Le second point concerne l’impact de ces peurs et de ces inquiétudes sur l’activité des entreprises, et particulièrement sur leurs investissements. Ainsi, 35% des entreprises n’ont pas connu une évolution positive de leurs chiffres d’affaires au cours de l’année 2018 alors qu’elles n’étaient que 60% en 2017. La détérioration de la situation politique et économique aura des effets négatifs sur les investissements des entreprises et seulement 35% d’entre elles envisagent d’effectuer des investissements au cours de l’année en cours alors qu’elles étaient 48% en 2017. Cette aversion au risque est à l’origine de la panne de l’investissement qui est passé de 24,6% du PIB en 2010 à 18% en 2017.
Le troisième résultat plus positif dans ce baromètre concerne les résultats des nouveaux secteurs, notamment les nouvelles technologies, la construction mécanique et électrique et les secteurs exportateurs. Ces secteurs ont connu une évolution positive et 42% des entreprises dans ce secteur ont enregistré une progression de leurs chiffres d’affaires au cours de l’année passée. Ainsi, 59% des entreprises s’attendent à une amélioration de leurs chiffres d’affaires au cours de l’année en cours et 48% d’entre-elles envisagent d’effectuer de nouveaux investissements.

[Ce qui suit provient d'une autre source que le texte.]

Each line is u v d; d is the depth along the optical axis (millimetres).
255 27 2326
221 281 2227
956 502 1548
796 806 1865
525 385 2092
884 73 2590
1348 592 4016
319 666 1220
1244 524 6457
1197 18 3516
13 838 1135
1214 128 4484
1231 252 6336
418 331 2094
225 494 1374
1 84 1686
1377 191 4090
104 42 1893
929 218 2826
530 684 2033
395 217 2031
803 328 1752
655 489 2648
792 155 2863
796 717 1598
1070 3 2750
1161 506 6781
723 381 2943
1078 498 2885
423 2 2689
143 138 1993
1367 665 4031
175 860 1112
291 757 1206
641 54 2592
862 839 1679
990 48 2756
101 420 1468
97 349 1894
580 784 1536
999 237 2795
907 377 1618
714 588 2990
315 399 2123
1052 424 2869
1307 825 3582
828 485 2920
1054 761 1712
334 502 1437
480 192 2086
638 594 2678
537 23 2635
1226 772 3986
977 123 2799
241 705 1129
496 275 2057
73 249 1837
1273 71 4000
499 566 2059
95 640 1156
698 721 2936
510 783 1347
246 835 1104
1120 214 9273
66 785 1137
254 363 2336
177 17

Le « Baromètre 2019 des entreprises en Tunisie » de EY vient s’ajouter à une série d’études et de rapports qui montrent une grave détérioration de la situation économique au cours des derniers mois. Cette situation exige une plus grande mobilisation des pouvoirs publics et des différents acteurs économiques afin de sortir de cette crise et d’ouvrir les horizons à une nouvelle expérience et la transition vers un nouveau modèle de développement.